Uygulanacak Talimatlar →
Kayıtların başından başlayıp "Atty Thomas: Thomas -> Cabinet" ifadesini içeren satır da dahil olmak üzere o satıra kadar uzanan satırları hiç değiştirmeden çıkarın. Resimleri yanıta koymayın.

Gösterilen Malzeme →
□ □ □ □

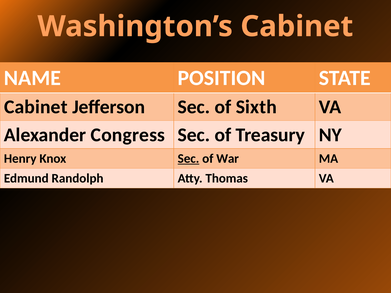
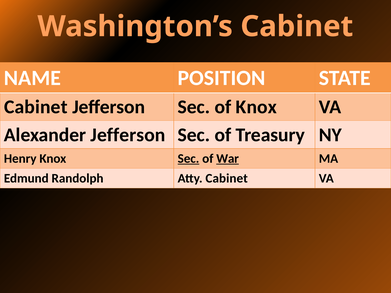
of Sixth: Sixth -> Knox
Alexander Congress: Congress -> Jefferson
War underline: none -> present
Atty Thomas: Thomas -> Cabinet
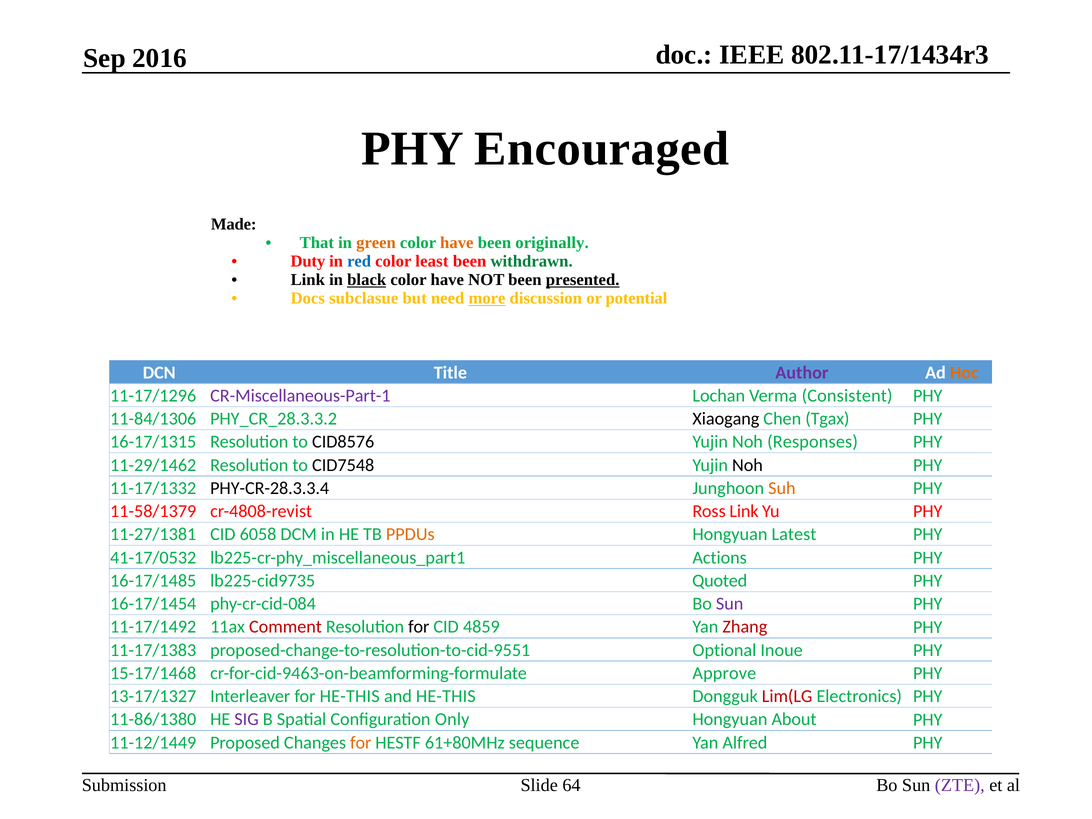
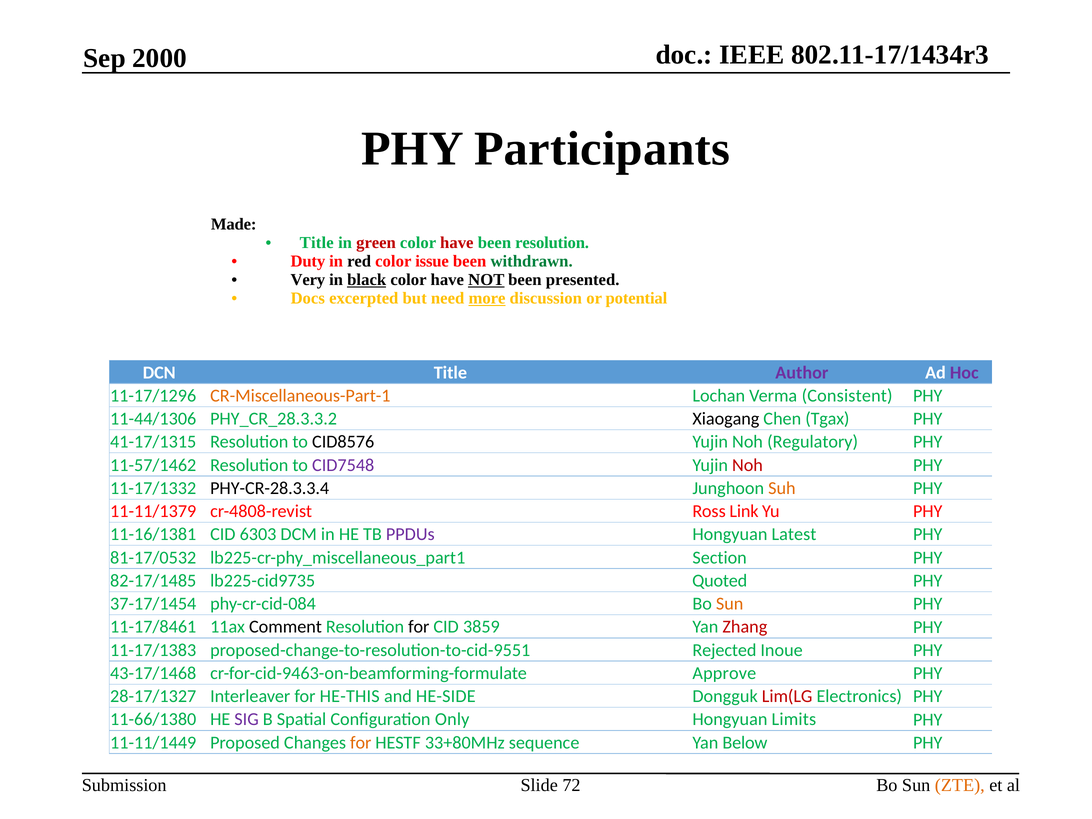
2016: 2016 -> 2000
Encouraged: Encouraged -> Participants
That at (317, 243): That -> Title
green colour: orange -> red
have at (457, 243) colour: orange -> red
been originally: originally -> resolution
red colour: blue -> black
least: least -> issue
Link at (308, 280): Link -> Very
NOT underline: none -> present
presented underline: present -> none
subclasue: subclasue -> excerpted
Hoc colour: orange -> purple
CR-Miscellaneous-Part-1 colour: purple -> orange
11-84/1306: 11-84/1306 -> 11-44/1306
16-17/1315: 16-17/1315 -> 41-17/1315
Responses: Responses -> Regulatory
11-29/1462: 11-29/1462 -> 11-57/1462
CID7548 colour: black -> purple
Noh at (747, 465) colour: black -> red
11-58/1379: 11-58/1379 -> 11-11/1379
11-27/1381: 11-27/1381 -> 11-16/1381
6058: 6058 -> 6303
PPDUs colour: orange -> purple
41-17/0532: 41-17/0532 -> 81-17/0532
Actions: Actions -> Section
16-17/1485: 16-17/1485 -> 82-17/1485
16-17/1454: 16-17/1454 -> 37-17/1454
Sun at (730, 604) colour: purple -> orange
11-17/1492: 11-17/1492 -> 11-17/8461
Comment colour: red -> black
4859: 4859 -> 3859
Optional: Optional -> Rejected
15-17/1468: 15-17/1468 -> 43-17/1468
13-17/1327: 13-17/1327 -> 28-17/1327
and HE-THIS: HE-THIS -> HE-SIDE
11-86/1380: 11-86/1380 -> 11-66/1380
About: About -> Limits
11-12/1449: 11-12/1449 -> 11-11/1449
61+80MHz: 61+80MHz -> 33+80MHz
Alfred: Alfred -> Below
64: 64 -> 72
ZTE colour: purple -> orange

□ □ □ □

Eksiksiz Yanıt →
of Sixth: Sixth -> Knox
Alexander Congress: Congress -> Jefferson
War underline: none -> present
Atty Thomas: Thomas -> Cabinet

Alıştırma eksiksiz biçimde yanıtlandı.